#### Description of the task
Wherever "programs" occurs in the entries, copy the line that holds it.
(Task material begins)
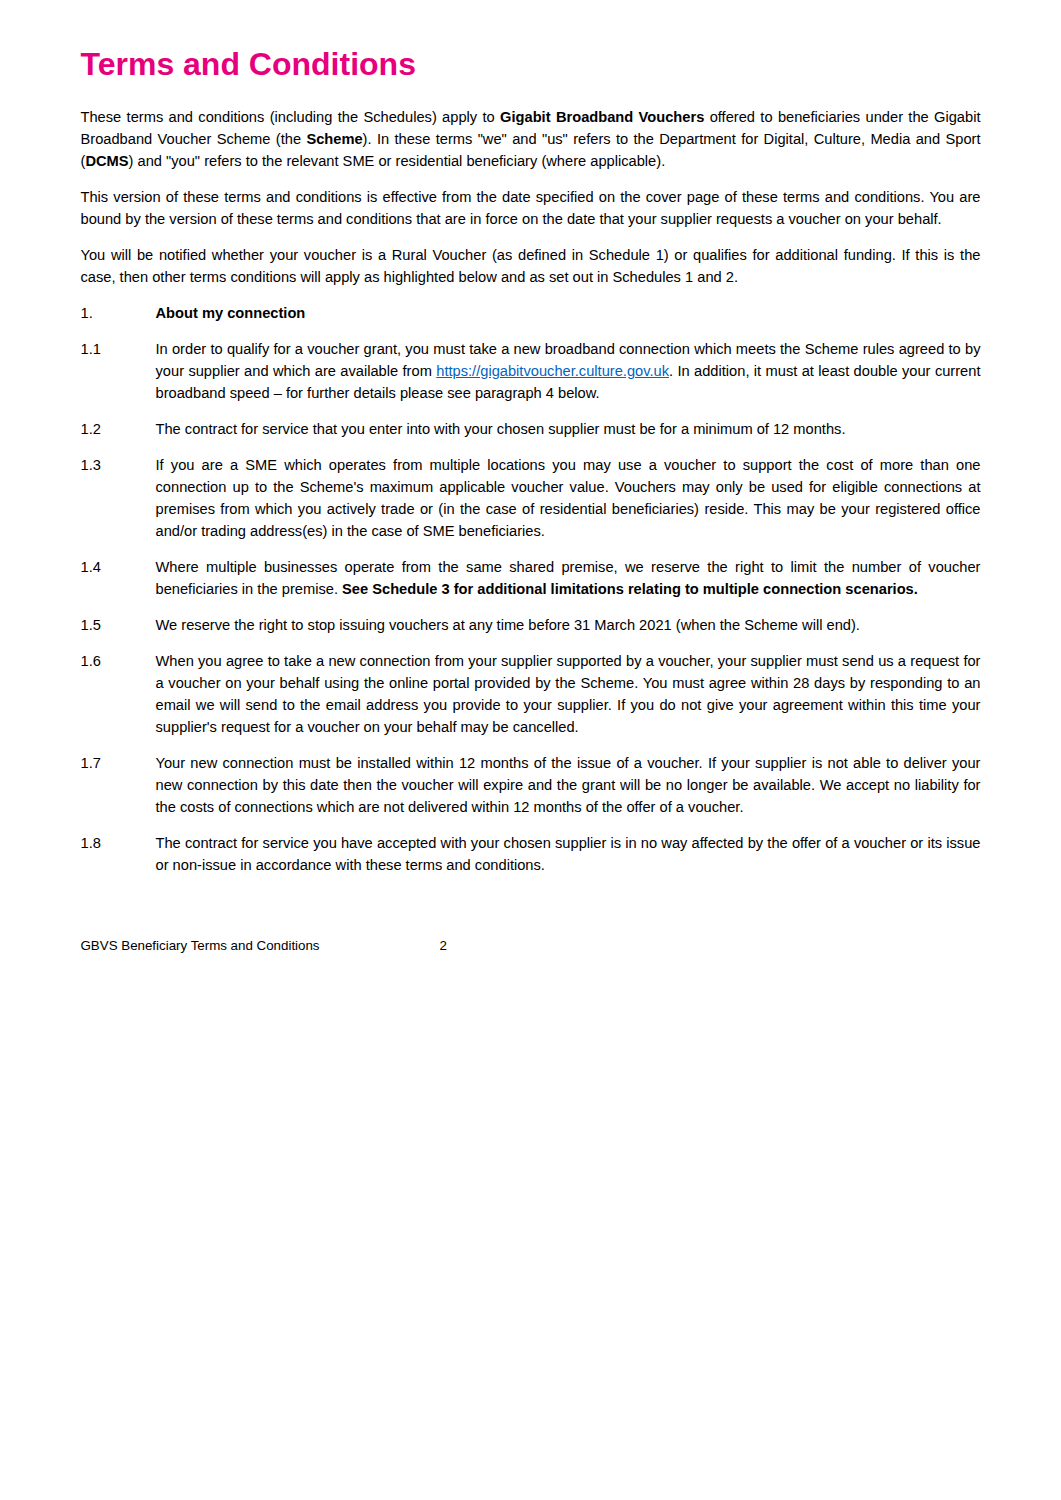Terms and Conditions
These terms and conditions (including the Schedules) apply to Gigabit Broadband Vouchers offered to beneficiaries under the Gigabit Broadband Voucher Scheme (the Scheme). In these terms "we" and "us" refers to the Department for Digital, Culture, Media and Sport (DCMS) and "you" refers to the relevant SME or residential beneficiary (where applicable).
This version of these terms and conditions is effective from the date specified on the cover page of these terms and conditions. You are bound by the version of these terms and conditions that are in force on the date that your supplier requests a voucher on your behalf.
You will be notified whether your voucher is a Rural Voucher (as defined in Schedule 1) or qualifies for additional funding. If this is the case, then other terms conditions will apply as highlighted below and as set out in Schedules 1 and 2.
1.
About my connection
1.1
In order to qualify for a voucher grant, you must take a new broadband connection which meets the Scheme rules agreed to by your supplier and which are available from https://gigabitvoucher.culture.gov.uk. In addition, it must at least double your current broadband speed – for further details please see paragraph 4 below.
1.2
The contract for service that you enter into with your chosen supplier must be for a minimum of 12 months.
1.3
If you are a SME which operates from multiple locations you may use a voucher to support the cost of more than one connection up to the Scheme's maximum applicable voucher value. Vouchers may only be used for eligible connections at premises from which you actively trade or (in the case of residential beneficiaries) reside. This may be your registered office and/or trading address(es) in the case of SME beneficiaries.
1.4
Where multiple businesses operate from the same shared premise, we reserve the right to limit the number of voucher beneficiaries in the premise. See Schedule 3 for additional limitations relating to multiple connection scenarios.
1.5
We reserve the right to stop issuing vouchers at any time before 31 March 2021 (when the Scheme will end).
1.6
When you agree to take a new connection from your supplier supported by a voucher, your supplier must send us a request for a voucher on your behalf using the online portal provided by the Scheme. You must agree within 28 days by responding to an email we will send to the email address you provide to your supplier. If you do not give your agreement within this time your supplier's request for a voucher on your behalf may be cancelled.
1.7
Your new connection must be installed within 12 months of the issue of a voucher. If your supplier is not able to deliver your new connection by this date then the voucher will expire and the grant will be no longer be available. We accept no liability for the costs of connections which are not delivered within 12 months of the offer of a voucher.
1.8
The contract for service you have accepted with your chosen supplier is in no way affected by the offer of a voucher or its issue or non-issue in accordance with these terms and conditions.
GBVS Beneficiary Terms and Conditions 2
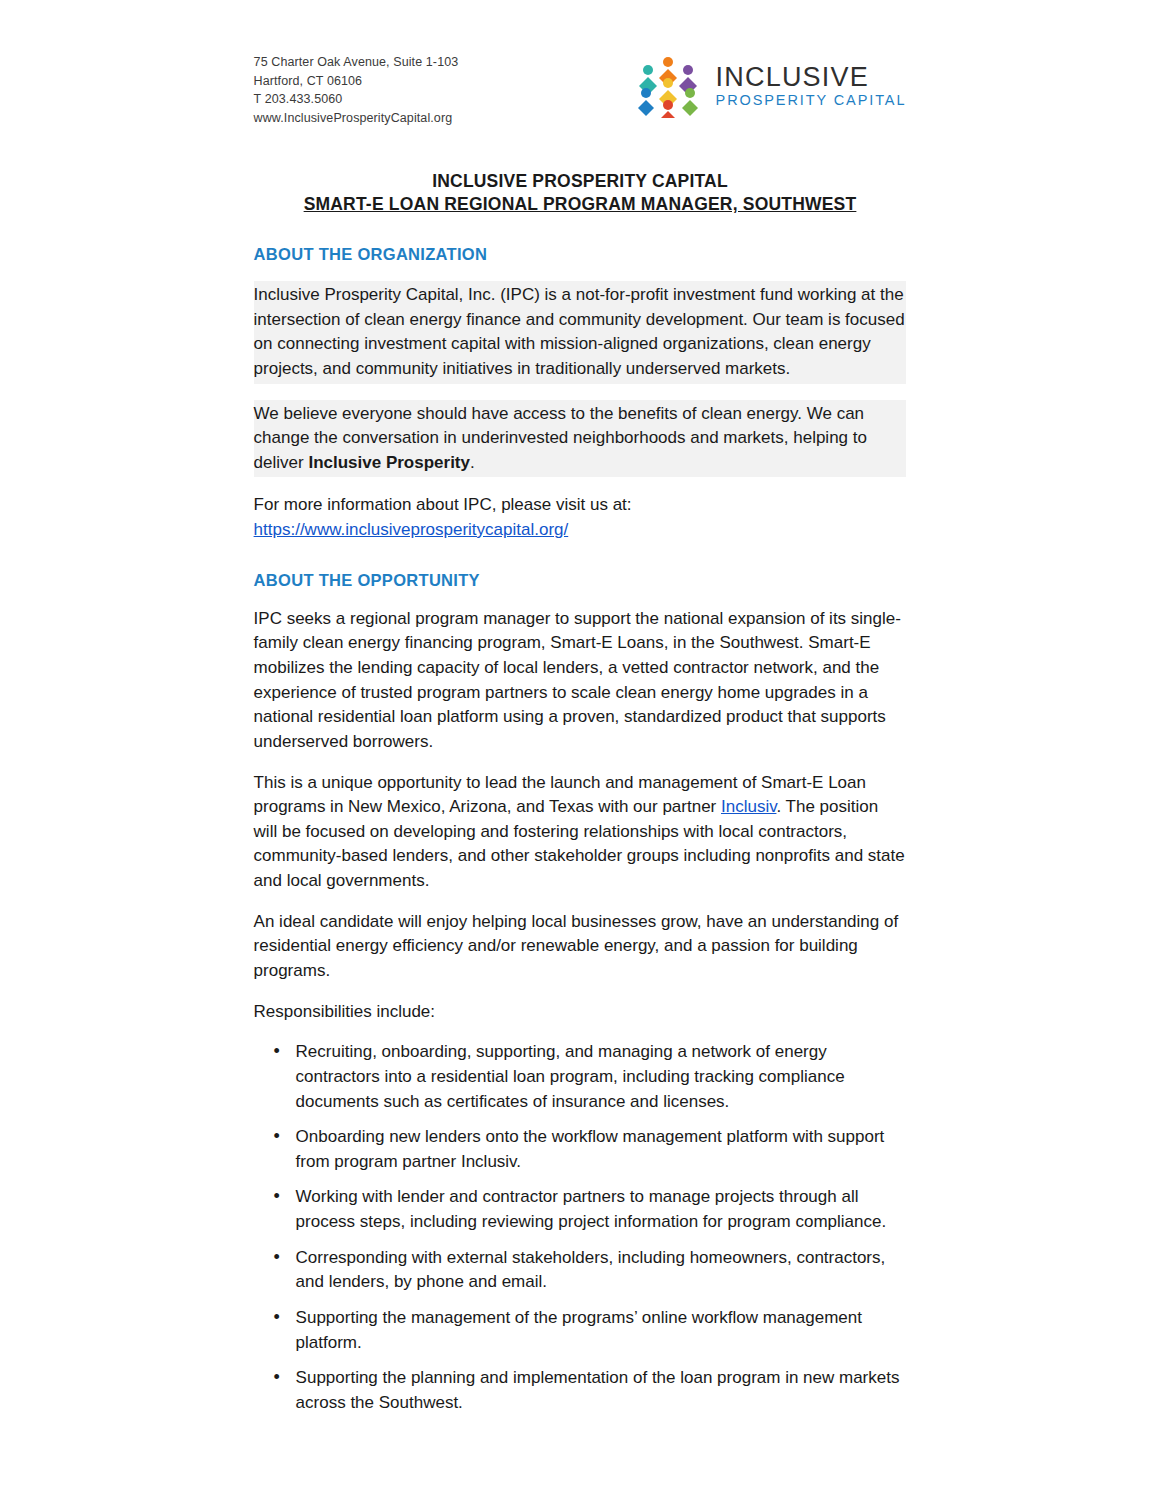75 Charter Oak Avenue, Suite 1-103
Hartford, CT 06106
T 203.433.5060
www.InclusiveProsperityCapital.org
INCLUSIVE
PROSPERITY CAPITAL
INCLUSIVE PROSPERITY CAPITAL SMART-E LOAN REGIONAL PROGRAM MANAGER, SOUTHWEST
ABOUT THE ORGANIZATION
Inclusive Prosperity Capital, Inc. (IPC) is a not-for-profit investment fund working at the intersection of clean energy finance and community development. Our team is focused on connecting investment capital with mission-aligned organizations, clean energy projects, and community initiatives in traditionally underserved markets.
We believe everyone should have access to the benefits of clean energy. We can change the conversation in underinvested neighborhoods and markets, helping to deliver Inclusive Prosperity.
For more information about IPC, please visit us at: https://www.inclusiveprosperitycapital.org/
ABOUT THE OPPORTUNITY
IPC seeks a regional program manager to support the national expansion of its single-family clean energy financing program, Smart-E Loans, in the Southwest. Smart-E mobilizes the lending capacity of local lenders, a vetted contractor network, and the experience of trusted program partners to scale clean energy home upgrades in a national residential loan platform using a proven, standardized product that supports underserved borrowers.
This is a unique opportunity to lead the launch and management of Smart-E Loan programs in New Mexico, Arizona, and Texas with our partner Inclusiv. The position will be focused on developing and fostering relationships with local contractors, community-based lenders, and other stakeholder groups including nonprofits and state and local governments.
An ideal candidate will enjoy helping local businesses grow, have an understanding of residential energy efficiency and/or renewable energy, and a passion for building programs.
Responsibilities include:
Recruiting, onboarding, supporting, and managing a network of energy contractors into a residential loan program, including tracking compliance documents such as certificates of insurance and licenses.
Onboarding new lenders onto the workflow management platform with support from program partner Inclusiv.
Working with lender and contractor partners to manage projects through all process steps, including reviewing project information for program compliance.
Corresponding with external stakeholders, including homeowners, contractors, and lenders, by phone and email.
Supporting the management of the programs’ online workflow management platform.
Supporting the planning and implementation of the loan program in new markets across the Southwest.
(Task material ends)
#### Answer area
This is a unique opportunity to lead the launch and management of Smart-E Loan programs in New Mexico, Arizona, and Texas with our partner Inclusiv. The position will be focused on developing and fostering relationships with local contractors, community-based lenders, and other stakeholder groups including nonprofits and state and local governments.
An ideal candidate will enjoy helping local businesses grow, have an understanding of residential energy efficiency and/or renewable energy, and a passion for building programs.
Supporting the management of the programs’ online workflow management platform.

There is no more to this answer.